When it comes to friendships at work, it seems there are significant generational differences – and ‘millennials’ are both the most open about their personal lives, and stab a workmate in the back.
Professional social networking site LinkedIn surveyed more than 11,500 full-time professionals in 14 countries, including over 1,000 from Australia.
The resulting Relationships@Work study found that although good workplace relationships were seen as important across the board, the youngest generation in the workforce are more willing to sacrifice friendships to climb the career ladder. Indeed, only 20 per cent of millennials said they would not sacrifice a workplace friendship for a promotion, compared to 63 per cent of baby boomers.
However, nearly half (46 percent) of all professionals agreed that friendships with colleagues make them happier at work.
“The relationships we have at work can have a huge impact on our enjoyment, longevity and success at the office,” Sally-Anne Blanshard, Director and Coach, Nourish Coaching agreed.
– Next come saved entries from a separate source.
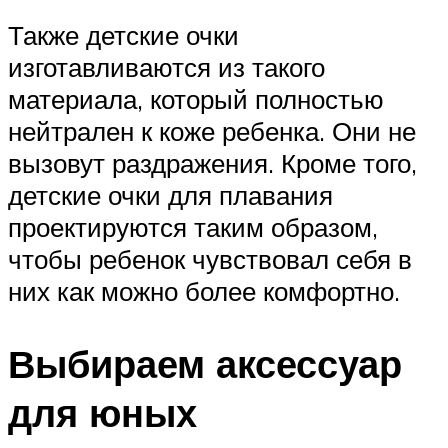
Также детские очки
изготавливаются из такого
материала, который полностью
нейтрален к коже ребенка. Они не
вызовут раздражения. Кроме того,
детские очки для плавания
проектируются таким образом,
чтобы ребенок чувствовал себя в
них как можно более комфортно.
Выбираем аксессуар
для юных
Other notable findings from the study included:
- 1 in 4 (25 per cent) of millennials believe that socialising with work colleagues will help them move up the career ladder, compared with less than 2 per cent of baby boomers
- Over half (53 per cent) of Australian respondents said they would sacrifice a friendship with a work colleague if it meant they would receive a promotion.
- More than any other age group millennials reported that friendships in the workplace impact them in a positive way, making them feel happy (62 per cent), motivated (45 per cent) and productive (37 per cent).
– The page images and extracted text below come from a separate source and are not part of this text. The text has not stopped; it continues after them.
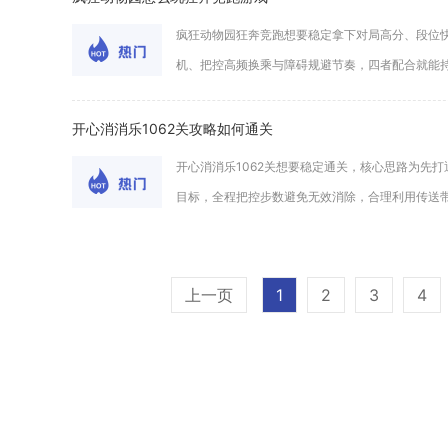
疯狂动物园狂奔竞跑想要稳定拿下对局高分、段位
机、把控高频换乘与障碍规避节奏，四者配合就能持续
开心消消乐1062关攻略如何通关
开心消消乐1062关想要稳定通关，核心思路为先
目标，全程把控步数避免无效消除，合理利用传送带流
上一页
1
2
3
4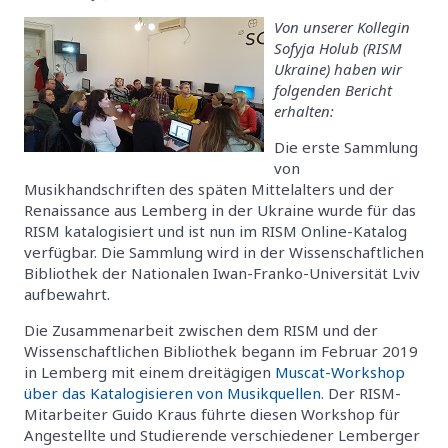
Von unserer Kollegin
Sofyja Holub (RISM
Ukraine) haben wir
folgenden Bericht
erhalten:
Die erste Sammlung
von
Musikhandschriften des späten Mittelalters und der
Renaissance aus Lemberg in der Ukraine wurde für das
RISM katalogisiert und ist nun im RISM Online-Katalog
verfügbar. Die Sammlung wird in der Wissenschaftlichen
Bibliothek der Nationalen Iwan-Franko-Universität Lviv
aufbewahrt.
Die Zusammenarbeit zwischen dem RISM und der
Wissenschaftlichen Bibliothek begann im Februar 2019
in Lemberg mit einem dreitägigen
Muscat-Workshop
über das Katalogisieren von Musikquellen
. Der RISM-
Mitarbeiter Guido Kraus führte diesen Workshop für
Angestellte und Studierende verschiedener Lemberger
- Nearly half (49 percent) of workers ages 55-65, said that friendships with colleagues have no bearing on their work performance.
- Nearly one third of all millennials are more likely to discuss their salary with co-workers at work, compared to less than one fifth of baby boomers (18 per cent), and well as being more likely to discuss personal health and family issues with their work colleagues than baby boomers.